→ WHAT YOU NEED TO DO
Locate the string "lines" throughout the material and copy every line in which it occurs.

+++++

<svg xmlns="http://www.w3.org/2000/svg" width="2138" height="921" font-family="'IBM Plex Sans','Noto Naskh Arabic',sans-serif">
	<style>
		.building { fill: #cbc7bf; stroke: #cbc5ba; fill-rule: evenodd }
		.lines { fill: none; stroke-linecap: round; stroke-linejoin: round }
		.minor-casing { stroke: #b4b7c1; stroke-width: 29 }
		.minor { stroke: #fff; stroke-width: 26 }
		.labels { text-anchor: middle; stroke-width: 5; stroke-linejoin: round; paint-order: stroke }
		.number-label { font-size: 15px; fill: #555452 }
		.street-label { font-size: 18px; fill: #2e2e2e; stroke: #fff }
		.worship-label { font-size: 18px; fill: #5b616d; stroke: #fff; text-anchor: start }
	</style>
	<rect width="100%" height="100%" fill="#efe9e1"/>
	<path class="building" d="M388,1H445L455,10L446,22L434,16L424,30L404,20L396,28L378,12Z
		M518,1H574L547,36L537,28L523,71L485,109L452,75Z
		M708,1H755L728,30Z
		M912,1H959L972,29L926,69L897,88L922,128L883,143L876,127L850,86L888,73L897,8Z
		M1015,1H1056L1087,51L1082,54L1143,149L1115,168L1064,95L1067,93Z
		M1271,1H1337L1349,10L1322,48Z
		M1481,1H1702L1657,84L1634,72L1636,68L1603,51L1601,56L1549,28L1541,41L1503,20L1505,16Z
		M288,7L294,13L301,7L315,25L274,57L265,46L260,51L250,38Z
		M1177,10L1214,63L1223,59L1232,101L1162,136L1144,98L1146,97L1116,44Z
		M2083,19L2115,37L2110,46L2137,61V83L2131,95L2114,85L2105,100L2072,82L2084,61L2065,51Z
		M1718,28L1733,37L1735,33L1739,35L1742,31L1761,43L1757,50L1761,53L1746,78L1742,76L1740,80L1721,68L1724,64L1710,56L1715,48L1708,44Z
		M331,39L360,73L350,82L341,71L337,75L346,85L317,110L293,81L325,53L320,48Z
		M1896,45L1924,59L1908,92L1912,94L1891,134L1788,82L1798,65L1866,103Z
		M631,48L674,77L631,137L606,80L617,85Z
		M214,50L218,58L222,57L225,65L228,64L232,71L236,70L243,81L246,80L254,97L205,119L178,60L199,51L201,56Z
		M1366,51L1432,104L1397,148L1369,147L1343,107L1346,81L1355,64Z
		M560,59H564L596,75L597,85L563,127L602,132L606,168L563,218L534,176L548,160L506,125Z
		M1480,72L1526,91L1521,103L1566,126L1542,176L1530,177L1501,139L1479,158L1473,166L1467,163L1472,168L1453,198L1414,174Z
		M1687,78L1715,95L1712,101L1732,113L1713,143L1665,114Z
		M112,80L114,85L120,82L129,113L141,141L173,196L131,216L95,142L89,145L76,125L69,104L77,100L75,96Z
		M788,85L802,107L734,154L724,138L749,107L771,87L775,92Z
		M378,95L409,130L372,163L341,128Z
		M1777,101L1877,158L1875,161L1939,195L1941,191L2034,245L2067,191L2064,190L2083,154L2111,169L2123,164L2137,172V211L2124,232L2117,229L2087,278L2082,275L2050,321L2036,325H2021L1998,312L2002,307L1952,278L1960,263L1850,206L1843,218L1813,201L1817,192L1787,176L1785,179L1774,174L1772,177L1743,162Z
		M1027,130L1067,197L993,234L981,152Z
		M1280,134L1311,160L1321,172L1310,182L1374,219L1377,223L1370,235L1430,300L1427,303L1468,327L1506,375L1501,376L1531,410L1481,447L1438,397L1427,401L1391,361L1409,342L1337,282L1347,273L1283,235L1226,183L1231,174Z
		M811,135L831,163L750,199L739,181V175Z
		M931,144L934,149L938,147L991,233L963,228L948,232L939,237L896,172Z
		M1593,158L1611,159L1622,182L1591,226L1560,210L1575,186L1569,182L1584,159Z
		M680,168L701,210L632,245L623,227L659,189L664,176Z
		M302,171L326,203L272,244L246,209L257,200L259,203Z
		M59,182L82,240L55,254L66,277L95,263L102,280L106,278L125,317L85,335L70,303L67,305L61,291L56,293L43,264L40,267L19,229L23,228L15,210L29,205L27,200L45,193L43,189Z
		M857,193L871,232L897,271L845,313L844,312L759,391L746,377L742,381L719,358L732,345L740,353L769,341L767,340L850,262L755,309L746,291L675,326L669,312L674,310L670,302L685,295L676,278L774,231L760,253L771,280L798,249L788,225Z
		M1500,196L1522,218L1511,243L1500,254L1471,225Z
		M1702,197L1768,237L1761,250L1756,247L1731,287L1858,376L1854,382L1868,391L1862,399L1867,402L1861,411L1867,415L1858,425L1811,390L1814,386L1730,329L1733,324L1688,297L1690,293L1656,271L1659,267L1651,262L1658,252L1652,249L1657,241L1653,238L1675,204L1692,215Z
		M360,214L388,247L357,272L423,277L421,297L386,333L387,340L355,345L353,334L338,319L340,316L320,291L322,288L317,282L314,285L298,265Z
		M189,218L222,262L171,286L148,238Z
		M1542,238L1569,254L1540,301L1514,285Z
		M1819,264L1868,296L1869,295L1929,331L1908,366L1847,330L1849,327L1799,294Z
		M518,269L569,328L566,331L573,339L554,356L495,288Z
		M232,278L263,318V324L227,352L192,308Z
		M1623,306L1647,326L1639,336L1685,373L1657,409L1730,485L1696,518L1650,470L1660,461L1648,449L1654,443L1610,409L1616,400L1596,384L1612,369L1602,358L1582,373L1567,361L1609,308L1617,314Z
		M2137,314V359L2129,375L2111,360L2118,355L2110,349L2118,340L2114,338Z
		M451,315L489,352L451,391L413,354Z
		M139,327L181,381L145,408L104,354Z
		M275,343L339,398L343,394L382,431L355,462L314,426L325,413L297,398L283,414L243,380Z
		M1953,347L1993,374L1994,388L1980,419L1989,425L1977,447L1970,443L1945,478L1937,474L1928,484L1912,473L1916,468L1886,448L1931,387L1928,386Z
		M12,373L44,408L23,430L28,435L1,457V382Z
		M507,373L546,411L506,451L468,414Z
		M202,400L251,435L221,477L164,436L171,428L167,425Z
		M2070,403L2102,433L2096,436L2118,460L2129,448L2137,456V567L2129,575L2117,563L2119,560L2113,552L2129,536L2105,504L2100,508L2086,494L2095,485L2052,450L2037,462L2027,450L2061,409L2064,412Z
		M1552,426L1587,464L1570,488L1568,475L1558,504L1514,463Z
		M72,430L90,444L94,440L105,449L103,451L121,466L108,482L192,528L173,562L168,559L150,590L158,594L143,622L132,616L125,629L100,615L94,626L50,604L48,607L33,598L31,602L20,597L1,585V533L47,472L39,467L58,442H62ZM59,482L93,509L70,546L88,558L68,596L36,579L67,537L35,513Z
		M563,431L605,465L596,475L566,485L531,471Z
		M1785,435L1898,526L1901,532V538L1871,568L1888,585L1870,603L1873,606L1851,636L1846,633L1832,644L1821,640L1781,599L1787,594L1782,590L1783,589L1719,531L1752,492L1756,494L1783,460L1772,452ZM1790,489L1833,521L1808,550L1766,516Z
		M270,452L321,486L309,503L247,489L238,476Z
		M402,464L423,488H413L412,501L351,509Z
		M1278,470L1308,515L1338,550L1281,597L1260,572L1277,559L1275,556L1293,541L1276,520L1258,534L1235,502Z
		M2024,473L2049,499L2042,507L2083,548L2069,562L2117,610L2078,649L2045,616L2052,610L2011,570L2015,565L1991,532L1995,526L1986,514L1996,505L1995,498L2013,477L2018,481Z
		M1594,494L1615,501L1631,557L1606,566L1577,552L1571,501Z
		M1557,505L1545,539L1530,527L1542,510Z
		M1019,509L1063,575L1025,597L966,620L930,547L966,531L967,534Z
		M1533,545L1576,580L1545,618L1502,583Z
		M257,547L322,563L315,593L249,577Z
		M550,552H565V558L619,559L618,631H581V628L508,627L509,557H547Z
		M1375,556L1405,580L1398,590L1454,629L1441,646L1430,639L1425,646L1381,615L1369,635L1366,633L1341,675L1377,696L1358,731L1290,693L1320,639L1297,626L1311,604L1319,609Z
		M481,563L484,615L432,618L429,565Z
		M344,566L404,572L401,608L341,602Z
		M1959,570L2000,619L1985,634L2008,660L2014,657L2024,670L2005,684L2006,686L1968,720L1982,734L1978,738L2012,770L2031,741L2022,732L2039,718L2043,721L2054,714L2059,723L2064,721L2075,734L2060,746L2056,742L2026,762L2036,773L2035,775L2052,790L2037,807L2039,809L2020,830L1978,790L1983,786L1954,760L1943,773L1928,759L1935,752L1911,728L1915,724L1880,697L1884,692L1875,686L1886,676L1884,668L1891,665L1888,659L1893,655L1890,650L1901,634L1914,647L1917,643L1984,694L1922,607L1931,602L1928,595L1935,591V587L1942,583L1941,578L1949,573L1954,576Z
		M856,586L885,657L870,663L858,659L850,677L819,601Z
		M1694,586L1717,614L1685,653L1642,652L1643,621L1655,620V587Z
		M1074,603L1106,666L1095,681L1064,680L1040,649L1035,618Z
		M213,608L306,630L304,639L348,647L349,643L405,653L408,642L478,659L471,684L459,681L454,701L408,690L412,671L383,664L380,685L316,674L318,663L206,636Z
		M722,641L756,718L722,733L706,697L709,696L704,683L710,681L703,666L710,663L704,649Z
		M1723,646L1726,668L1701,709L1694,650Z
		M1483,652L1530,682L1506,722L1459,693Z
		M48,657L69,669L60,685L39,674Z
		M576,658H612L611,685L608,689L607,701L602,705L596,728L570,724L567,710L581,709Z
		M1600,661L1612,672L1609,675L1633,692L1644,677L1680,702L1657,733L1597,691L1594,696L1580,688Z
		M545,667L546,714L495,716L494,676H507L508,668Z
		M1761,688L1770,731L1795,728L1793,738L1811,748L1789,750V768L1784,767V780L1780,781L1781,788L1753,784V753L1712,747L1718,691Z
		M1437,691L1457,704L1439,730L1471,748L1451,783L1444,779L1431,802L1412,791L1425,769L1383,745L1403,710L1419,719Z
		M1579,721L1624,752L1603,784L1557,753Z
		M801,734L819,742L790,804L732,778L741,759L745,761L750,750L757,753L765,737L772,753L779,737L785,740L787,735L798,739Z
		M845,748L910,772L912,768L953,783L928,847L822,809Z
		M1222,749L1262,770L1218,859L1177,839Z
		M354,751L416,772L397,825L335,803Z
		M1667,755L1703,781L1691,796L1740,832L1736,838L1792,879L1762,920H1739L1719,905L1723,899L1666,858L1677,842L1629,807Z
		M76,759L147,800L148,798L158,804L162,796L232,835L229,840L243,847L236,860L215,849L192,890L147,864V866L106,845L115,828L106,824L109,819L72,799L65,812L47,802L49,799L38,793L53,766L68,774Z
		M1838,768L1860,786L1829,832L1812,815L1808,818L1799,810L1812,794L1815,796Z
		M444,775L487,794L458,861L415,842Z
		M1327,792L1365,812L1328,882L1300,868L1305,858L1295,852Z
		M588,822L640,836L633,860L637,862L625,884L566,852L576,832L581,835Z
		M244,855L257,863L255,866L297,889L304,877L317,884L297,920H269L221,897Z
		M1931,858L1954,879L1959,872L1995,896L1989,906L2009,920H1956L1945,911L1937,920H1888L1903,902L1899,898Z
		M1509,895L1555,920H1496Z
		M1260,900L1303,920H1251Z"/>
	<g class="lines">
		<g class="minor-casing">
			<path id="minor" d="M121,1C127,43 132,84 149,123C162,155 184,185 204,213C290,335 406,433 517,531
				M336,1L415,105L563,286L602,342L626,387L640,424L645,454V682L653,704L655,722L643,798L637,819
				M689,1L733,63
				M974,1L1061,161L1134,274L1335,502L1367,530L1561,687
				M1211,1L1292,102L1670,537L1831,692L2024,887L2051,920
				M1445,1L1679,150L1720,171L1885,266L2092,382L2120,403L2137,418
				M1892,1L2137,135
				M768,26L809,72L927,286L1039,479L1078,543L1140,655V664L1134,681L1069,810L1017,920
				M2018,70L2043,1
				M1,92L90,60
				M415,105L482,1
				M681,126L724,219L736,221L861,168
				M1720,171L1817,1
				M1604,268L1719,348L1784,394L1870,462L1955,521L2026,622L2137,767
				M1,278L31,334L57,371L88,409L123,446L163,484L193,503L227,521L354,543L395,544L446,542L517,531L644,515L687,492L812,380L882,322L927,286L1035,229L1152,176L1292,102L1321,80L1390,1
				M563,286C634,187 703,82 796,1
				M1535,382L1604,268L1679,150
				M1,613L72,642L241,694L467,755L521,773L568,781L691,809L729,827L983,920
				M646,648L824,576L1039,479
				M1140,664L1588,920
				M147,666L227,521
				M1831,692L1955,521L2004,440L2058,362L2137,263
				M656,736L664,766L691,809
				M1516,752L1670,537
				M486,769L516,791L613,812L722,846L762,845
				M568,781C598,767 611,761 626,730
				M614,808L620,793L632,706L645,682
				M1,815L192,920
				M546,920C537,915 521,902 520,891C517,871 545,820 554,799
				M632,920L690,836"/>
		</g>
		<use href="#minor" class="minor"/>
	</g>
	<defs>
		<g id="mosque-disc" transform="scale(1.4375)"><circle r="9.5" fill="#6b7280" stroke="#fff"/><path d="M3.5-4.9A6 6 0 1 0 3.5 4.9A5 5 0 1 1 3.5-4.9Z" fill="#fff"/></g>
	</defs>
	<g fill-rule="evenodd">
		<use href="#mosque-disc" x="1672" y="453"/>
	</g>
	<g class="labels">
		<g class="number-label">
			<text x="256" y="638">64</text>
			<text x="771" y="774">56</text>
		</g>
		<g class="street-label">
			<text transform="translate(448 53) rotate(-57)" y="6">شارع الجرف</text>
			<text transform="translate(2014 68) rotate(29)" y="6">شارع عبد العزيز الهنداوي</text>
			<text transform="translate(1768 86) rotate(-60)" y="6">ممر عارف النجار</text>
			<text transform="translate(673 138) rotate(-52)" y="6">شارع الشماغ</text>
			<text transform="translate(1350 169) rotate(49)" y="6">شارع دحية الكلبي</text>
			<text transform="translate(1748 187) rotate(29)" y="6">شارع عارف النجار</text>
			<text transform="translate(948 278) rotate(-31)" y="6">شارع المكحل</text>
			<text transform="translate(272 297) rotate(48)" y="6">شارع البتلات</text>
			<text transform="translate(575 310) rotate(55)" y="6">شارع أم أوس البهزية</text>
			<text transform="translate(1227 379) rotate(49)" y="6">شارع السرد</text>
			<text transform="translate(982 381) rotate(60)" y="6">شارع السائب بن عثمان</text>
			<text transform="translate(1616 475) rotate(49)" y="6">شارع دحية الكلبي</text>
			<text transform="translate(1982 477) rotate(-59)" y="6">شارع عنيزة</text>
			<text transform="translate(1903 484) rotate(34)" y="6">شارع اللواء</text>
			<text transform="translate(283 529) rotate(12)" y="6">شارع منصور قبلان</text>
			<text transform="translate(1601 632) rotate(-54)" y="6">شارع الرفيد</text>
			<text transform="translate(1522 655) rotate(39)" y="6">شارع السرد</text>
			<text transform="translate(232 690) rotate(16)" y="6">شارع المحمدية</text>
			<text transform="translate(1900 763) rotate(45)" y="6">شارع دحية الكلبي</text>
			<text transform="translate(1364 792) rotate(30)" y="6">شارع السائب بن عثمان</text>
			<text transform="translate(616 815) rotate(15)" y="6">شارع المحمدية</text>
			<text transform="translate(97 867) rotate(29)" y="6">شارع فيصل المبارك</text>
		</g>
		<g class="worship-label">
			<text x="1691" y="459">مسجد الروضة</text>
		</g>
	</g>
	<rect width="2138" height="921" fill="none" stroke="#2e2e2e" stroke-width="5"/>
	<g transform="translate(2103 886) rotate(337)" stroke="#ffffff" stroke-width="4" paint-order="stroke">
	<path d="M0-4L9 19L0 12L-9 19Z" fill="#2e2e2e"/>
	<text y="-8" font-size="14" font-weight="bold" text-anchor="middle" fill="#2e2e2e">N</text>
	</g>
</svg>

+++++

→ REPLY TO THE TASK
		.lines { fill: none; stroke-linecap: round; stroke-linejoin: round }
	<g class="lines">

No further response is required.